"Bugging" in the context of politics raises images of burglars messing with telephones and clunky tape recorders in the Oval Office. Now you'd just use malware.
A report in Mother Jones this week cites a recording of Senate Minority Leader Mitch McConnell (R-Ky.) in his offices engaged in what he thought was a private conversation. Someone recorded the conversation and provided the recording to Mother Jones.
Especially in the context of political figures our thinking about surveillance gets primitive. Indeed, even the title of the Mother Jones article exhibits this: "Secret Tape: McConnell and Aides Weighed Using Judd's Mental Health and Religion as Political Ammo". The emphasis on "Secret Tape" is mine, and I'm not going to get into the substance of the discussion in this commentary.
The term "bugging" in political context raises images of Watergate (for those of us old enough to remember it — I'm 51 and remember it clearly), with burglars breaking into a building and physically messing with telecommunications equipment, not to mention big clunky tape recorders in the Oval Office.
The sort of bugging equipment used in the Watergate break-in
Nowadays you'd do it completely differently. How would you record someone's conversations clandestinely? You'd use the powerful and flexible world of malicious software. Every computer and mobile device in that office where Senator McConnell was speaking is a potential clandestine recording device.

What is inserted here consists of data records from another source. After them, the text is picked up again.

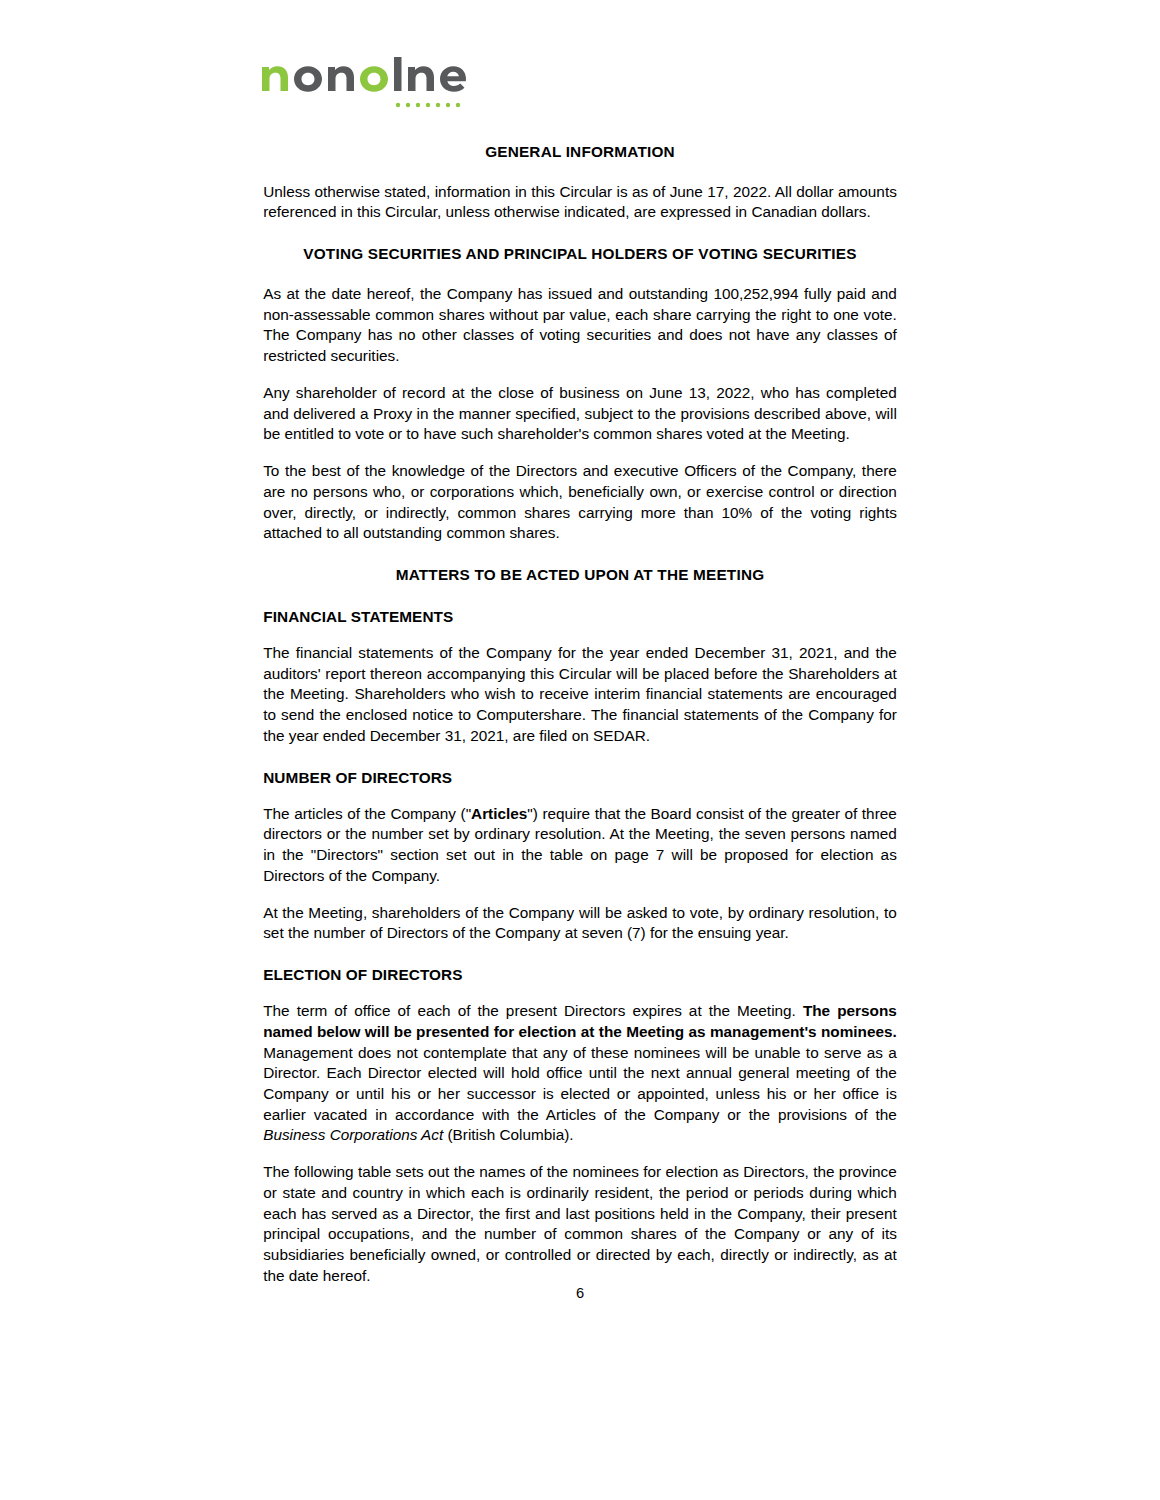GENERAL INFORMATION
Unless otherwise stated, information in this Circular is as of June 17, 2022. All dollar amounts referenced in this Circular, unless otherwise indicated, are expressed in Canadian dollars.
VOTING SECURITIES AND PRINCIPAL HOLDERS OF VOTING SECURITIES
As at the date hereof, the Company has issued and outstanding 100,252,994 fully paid and non-assessable common shares without par value, each share carrying the right to one vote. The Company has no other classes of voting securities and does not have any classes of restricted securities.
Any shareholder of record at the close of business on June 13, 2022, who has completed and delivered a Proxy in the manner specified, subject to the provisions described above, will be entitled to vote or to have such shareholder's common shares voted at the Meeting.
To the best of the knowledge of the Directors and executive Officers of the Company, there are no persons who, or corporations which, beneficially own, or exercise control or direction over, directly, or indirectly, common shares carrying more than 10% of the voting rights attached to all outstanding common shares.
MATTERS TO BE ACTED UPON AT THE MEETING
FINANCIAL STATEMENTS
The financial statements of the Company for the year ended December 31, 2021, and the auditors' report thereon accompanying this Circular will be placed before the Shareholders at the Meeting. Shareholders who wish to receive interim financial statements are encouraged to send the enclosed notice to Computershare. The financial statements of the Company for the year ended December 31, 2021, are filed on SEDAR.
NUMBER OF DIRECTORS
The articles of the Company ("Articles") require that the Board consist of the greater of three directors or the number set by ordinary resolution. At the Meeting, the seven persons named in the "Directors" section set out in the table on page 7 will be proposed for election as Directors of the Company.
At the Meeting, shareholders of the Company will be asked to vote, by ordinary resolution, to set the number of Directors of the Company at seven (7) for the ensuing year.
ELECTION OF DIRECTORS
The term of office of each of the present Directors expires at the Meeting. The persons named below will be presented for election at the Meeting as management's nominees. Management does not contemplate that any of these nominees will be unable to serve as a Director. Each Director elected will hold office until the next annual general meeting of the Company or until his or her successor is elected or appointed, unless his or her office is earlier vacated in accordance with the Articles of the Company or the provisions of the Business Corporations Act (British Columbia).
The following table sets out the names of the nominees for election as Directors, the province or state and country in which each is ordinarily resident, the period or periods during which each has served as a Director, the first and last positions held in the Company, their present principal occupations, and the number of common shares of the Company or any of its subsidiaries beneficially owned, or controlled or directed by each, directly or indirectly, as at the date hereof.
6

A malicious program installed on any computer or phone or tablet in the office could turn on the microphone, record the contents and forward it on to the attacker, either through email or some cloud sharing service. It's not all that complicated. The program could also potentially record video, but this is more likely to be noticed because of the large volume of data involved.
What's a little complicated is how you'd get the malicious software on the specific device. This would involve what we call a targeted attack against McConnell or his staff. I don't know exactly how it's done, but obviously it can be done.
It's possible, through rigourous best practices, to prevent this sort of surveillance softwre from getting on your systems, but sadly it's common for people not to want the inconvenience attached to such security.
As the story makes clear, we were recently provided the tape by a source who wished to remain anonymous. We were not involved in the making of the tape, but we published a story on the tape due to its obvious newsworthiness. It is our understanding that the tape was not the product of a Watergate-style bugging operation. We cannot comment beyond that.